Kobe's Accuser: Having Second Thoughts?
Kobe Bryant's accuser may be having second thoughts about proceeding with the sexual assault case against the Los Angeles Lakers star, because of accidental court leaks of her name and the very real possibility that her sexual history may be entered as evidence, say her lawyers.
Attorneys John Clune and Lin Wood, who represent Bryant's alleged victim, told ABC's Good Morning America that their client's privacy has been violated, which may make it impossible for her to address allegations lodged against her by Bryant's legal team.
Last Friday, Judge Terry Ruckriegle, who will preside over the trial set to begin Aug. 27, apologized to the alleged victim and her family after a Colorado's Eagle County Court mistakenly posted the accuser's name on the court's Web site. (It also wasn't the first time the woman's identity was revealed there.)
Besides the woman's name, the results of a DNA test that revealed that someone other than Bryant may have had sex with her also was posted.

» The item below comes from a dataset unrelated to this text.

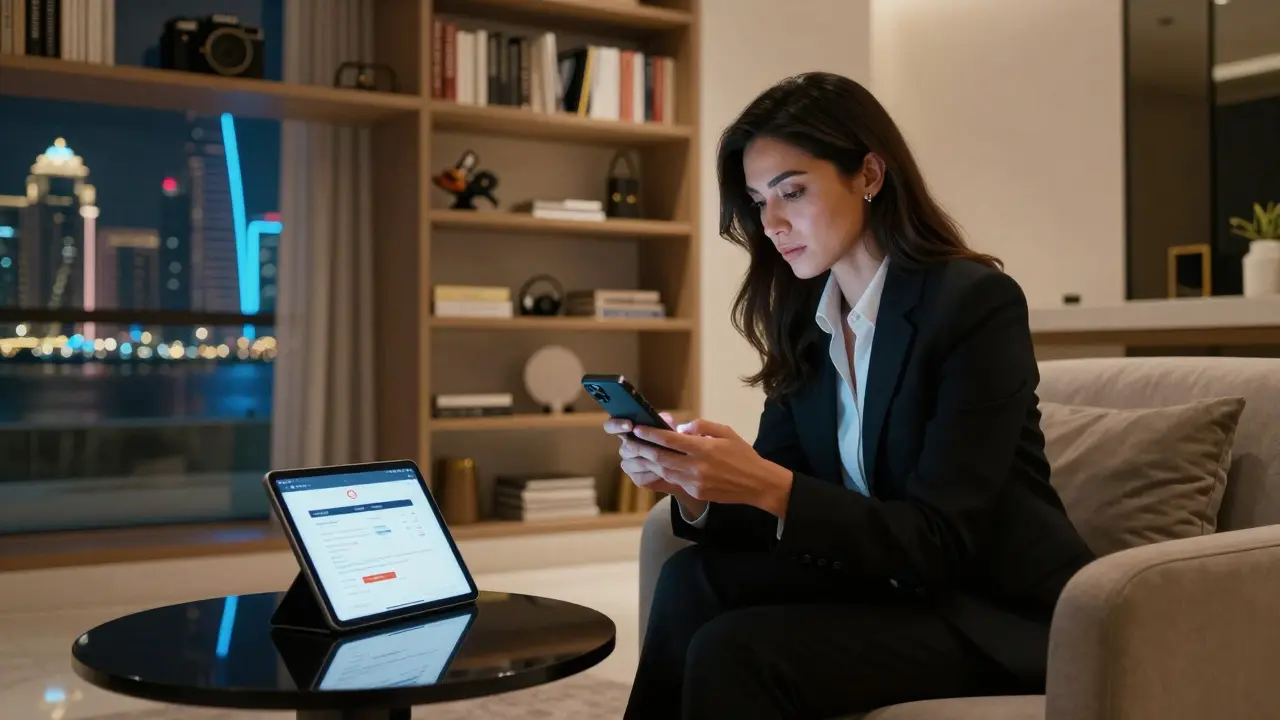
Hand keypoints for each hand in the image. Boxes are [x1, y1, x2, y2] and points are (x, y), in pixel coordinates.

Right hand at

Clune and Wood told GMA that the apology did little to repair the damage that has been done to their client.
"She's obviously got to rethink what she's going to do," said Wood. "This young girl for over a year has stood up with resolve and with courage, despite the fact that her reputation has been smeared, her privacy has been invaded. ... Now, three weeks before the trial, you have a defense paid expert's testimony released, she has to look at this and wonder whether she can be treated fairly in the criminal justice system."
The attorney said the alleged 20-year-old victim may consider a civil case against Bryant, 25, who has pleaded not guilty and claims the sex he had with her at a Colorado resort last year was consensual.
If convicted of felony sexual assault, Bryant faces four years to life in prison or 20 years to life on probation and a maximum fine of $750,000.